The trend toward ever-larger models crossed the threshold from immense to ginormous.

What happened: Google kicked off 2021 with Switch Transformer, the first published work to exceed a trillion parameters, weighing in at 1.6 trillion. Beijing Academy of Artificial Intelligence upped the ante with WuDao 2.0, a 1.75 trillion-parameter behemoth.

Driving the story: There's nothing magical about the number of zeros in a model’s parameter count. But as processing power and data sources have grown, what once was a tendency in deep learning has become a principle: Bigger is better. Well-funded AI companies are piling on parameters at a feverish pace — both to drive higher performance and to flex their muscles — notably in language models, where the internet provides mountains of unlabeled data for unsupervised and semi-supervised pretraining. Since 2018, the parameter-count parade has led through BERT (110 million), GPT-2 (1.5 billion), MegatronLM (8.3 billion), Turing-NLG (17 billion), and GPT-3 (175 billion) to the latest giants.

Yes, but: The effort to build bigger and bigger models brings its own challenges. Developers of gargantuan models must overcome four titanic obstacles.

□ □ □

- [Activity list]
a – Using the passage on ever-larger models, decide whether each statement agrees with it: (i) Switch Transformer has 1.6 trillion parameters; (ii) WuDao 2.0 was built by Google; (iii) GPT-2 has more parameters than MegatronLM. Answer yes or no for each, quoting the words of the passage that decide it.
b – Extend the passage on ever-larger models, beginning right after its final sentence.

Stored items
□ □ □

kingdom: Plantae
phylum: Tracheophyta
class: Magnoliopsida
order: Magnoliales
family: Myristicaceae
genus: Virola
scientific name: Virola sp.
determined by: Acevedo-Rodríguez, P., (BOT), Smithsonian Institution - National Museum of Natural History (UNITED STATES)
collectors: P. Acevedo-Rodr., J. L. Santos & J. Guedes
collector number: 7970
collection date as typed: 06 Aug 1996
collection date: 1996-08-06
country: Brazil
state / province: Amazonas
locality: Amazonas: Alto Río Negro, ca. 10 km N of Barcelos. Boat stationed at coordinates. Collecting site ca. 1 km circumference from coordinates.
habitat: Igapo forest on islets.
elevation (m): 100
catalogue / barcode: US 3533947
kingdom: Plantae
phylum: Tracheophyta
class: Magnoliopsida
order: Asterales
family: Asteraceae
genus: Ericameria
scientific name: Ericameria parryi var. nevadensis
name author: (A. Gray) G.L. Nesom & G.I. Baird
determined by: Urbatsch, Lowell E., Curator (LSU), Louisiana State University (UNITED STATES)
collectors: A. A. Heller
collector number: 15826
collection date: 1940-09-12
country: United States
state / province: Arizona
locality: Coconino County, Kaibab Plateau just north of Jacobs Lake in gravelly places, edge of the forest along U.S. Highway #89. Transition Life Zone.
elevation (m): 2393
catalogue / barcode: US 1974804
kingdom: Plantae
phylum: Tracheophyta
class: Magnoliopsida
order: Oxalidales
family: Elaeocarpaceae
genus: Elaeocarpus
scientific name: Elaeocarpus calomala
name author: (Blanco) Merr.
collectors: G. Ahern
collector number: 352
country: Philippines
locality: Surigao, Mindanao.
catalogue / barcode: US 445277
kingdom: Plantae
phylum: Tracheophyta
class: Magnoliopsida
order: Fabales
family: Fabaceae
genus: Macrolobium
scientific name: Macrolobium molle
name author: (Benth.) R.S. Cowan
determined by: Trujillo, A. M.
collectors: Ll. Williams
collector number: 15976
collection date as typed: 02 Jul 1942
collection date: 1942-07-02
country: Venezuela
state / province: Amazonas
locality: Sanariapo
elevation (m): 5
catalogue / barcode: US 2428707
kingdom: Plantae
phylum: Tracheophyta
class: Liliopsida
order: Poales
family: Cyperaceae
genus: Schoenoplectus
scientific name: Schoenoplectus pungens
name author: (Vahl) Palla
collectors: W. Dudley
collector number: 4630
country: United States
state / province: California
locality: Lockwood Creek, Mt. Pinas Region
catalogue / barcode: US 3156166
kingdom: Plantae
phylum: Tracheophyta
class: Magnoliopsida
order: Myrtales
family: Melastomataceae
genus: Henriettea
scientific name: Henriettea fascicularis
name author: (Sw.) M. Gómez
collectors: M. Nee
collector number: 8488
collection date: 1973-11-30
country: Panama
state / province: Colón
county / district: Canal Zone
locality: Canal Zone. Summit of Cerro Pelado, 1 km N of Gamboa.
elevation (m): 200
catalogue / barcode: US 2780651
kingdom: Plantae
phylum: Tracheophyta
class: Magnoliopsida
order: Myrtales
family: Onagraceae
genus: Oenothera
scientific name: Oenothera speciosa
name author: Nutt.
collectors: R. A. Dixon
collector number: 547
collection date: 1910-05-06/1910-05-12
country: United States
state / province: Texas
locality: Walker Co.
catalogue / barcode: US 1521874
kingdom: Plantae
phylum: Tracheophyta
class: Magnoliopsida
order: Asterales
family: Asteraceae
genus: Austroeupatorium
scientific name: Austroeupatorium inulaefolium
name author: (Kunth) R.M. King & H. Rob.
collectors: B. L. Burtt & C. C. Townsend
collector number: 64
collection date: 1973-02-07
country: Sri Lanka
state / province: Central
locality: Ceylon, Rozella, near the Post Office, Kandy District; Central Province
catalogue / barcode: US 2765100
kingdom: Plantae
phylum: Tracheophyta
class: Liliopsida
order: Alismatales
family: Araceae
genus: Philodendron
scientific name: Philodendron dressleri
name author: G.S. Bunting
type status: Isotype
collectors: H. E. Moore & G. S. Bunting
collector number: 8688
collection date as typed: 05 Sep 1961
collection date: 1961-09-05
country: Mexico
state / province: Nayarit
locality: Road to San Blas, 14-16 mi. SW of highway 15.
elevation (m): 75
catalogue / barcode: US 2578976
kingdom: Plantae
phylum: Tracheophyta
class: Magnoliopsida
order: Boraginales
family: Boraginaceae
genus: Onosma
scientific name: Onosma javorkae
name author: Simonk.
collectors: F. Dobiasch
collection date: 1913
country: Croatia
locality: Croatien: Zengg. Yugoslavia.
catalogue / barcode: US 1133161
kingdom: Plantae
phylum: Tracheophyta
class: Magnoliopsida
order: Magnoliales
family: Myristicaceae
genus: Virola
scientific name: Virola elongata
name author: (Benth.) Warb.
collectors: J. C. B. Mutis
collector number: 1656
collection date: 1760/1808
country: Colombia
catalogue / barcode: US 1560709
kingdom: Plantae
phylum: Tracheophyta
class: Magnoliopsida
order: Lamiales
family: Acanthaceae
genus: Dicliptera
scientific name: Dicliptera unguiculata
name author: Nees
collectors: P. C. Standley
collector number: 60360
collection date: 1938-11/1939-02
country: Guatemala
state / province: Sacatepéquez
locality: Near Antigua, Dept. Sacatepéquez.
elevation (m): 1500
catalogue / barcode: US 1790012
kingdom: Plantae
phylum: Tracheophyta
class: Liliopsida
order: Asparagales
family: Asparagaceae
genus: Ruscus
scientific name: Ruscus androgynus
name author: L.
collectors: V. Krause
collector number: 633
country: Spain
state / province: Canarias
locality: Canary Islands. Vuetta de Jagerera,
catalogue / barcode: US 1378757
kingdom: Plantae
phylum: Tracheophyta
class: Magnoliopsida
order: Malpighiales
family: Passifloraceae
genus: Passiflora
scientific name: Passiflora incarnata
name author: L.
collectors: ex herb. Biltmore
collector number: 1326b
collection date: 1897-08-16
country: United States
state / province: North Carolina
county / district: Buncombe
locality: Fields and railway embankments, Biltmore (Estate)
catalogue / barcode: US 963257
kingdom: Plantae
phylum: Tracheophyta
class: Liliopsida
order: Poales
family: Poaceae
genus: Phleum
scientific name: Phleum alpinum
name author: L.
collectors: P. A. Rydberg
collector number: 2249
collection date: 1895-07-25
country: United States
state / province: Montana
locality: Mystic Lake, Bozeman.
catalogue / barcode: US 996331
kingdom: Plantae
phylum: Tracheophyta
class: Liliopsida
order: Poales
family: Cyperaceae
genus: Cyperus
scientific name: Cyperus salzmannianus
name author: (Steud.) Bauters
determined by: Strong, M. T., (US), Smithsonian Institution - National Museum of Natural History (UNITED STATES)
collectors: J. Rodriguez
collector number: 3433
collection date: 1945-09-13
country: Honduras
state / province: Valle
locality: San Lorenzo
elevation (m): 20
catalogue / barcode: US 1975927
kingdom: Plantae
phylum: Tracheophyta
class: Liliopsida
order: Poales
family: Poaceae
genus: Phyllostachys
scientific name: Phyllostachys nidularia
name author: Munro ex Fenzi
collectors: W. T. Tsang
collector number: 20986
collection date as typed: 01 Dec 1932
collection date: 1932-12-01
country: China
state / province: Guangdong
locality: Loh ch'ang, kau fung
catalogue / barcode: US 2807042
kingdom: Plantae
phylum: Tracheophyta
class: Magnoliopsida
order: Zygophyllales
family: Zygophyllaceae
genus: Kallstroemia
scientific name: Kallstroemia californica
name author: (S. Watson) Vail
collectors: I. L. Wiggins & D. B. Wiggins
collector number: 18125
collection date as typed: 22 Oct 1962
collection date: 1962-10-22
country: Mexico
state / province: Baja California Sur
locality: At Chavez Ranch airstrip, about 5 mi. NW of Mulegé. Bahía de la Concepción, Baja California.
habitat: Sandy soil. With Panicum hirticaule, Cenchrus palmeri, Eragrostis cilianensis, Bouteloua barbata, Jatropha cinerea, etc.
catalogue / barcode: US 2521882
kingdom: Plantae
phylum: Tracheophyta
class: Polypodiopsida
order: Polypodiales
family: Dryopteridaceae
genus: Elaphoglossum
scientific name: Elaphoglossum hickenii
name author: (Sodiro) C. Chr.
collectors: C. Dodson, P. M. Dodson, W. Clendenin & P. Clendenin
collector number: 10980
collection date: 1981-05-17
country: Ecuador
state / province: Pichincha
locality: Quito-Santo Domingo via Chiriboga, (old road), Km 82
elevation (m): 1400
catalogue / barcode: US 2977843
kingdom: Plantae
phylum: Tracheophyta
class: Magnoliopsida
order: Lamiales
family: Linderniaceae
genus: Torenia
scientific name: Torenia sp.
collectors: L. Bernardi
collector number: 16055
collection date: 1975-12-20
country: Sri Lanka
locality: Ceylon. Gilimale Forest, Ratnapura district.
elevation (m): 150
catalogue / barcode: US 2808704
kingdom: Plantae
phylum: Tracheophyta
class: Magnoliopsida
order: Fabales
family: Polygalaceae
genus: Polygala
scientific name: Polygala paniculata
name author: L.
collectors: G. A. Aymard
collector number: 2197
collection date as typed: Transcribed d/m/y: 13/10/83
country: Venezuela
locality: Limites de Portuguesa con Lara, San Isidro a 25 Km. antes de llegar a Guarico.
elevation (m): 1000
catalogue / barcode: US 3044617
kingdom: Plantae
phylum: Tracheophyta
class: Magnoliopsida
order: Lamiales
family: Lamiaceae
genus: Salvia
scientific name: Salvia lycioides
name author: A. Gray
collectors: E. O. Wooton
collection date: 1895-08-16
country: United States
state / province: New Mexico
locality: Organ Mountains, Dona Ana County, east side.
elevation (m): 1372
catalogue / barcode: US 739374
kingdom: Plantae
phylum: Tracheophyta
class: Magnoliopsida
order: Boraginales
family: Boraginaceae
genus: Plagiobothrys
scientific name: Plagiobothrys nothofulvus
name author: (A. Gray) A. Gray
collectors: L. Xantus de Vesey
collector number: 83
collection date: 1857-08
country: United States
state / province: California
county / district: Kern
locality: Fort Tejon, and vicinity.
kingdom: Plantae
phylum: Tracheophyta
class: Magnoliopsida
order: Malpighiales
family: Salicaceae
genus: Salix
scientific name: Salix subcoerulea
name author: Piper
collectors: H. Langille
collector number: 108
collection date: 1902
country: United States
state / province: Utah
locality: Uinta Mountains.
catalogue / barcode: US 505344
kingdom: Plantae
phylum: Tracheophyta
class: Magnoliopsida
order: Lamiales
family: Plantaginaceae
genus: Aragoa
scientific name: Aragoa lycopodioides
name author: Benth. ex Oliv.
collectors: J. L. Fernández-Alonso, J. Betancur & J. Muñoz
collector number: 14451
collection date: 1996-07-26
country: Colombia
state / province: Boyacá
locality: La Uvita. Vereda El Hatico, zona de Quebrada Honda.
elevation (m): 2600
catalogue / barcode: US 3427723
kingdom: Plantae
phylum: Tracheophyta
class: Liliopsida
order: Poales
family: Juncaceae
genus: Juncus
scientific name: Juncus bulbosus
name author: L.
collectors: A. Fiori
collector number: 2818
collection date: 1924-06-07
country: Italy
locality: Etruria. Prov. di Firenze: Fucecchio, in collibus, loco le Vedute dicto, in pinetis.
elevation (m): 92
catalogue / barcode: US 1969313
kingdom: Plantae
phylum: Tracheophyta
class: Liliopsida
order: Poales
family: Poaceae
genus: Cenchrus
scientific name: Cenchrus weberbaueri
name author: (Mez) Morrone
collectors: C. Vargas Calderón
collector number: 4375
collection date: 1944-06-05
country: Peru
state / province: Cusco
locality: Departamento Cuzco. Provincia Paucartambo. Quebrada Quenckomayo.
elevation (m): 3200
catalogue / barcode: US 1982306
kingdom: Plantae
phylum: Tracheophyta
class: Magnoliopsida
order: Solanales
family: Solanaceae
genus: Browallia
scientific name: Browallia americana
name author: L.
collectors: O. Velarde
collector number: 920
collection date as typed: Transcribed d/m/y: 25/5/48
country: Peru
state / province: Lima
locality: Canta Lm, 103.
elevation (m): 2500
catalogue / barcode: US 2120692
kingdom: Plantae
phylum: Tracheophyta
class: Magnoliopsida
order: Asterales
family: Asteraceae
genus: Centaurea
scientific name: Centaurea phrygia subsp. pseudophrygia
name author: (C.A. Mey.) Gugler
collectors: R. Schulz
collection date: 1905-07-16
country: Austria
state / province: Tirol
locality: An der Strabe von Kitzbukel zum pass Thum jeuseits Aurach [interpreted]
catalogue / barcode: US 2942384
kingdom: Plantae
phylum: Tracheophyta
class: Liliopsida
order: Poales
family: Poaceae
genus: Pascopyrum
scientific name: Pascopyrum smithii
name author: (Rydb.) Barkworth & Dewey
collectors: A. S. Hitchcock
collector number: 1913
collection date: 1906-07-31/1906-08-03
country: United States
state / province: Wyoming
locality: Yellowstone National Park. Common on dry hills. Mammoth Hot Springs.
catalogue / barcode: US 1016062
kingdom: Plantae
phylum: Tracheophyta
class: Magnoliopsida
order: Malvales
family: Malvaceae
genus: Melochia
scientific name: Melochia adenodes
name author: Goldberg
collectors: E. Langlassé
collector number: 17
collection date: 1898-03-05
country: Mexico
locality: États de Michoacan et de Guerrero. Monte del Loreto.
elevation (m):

□ □ □

- [Answers to the problems]
a –
(i) Yes: "Google kicked off 2021 with Switch Transformer, the first published work to exceed a trillion parameters, weighing in at 1.6 trillion."
(ii) No: "Beijing Academy of Artificial Intelligence upped the ante with WuDao 2.0, a 1.75 trillion-parameter behemoth."
(iii) No: "GPT-2 (1.5 billion), MegatronLM (8.3 billion)"

b –
  • Data: Large models need lots of data, but large-scale sources like the web and digital libraries can lack high-quality data. For example, researchers found that BookCorpus, a collection of 11,000 ebooks that has been used to train over 30 large language models, could propagate bias toward certain religions because it lacks texts that discuss beliefs other than Christianity and Islam. The AI community is increasingly aware that data quality is critical, but no consensus has emerged on efficient ways to compile large-scale, high-quality datasets.
  • Speed: Today’s hardware struggles to process immense models, which can bog down as bits shuttle repeatedly in and out of memory. To reduce latency, the Google team behind Switch Transformer developed a method that processes a select subset of the model’s layers for each token. Their best model rendered predictions around 66 percent faster than one that had 1/30th as many parameters. Meanwhile, Microsoft developed the DeepSpeed library, which processes data, individual layers, and groups of layers in parallel and cuts redundant processing by dividing tasks between CPUs and GPUs.
  • Energy: Training such giant networks burns a lot of kilowatts. A 2019 study found that, using fossil fuel, training a 200 million-parameter transformer model on eight Nvidia P100 GPUs emitted nearly as much carbon dioxide as an average car over five years of driving. A new generation of chips that promise to accelerate AI, such Cerebras’ WSE-2 and Google’s latest TPU, may help reduce emissions while wind, solar, and other cleaner energy sources ramp up to meet demand.
  • Delivery: These gargantuan models are much too big to run on consumer or edge devices, so deploying them at scale requires either internet access (slower) or slimmed-down implementations (less capable).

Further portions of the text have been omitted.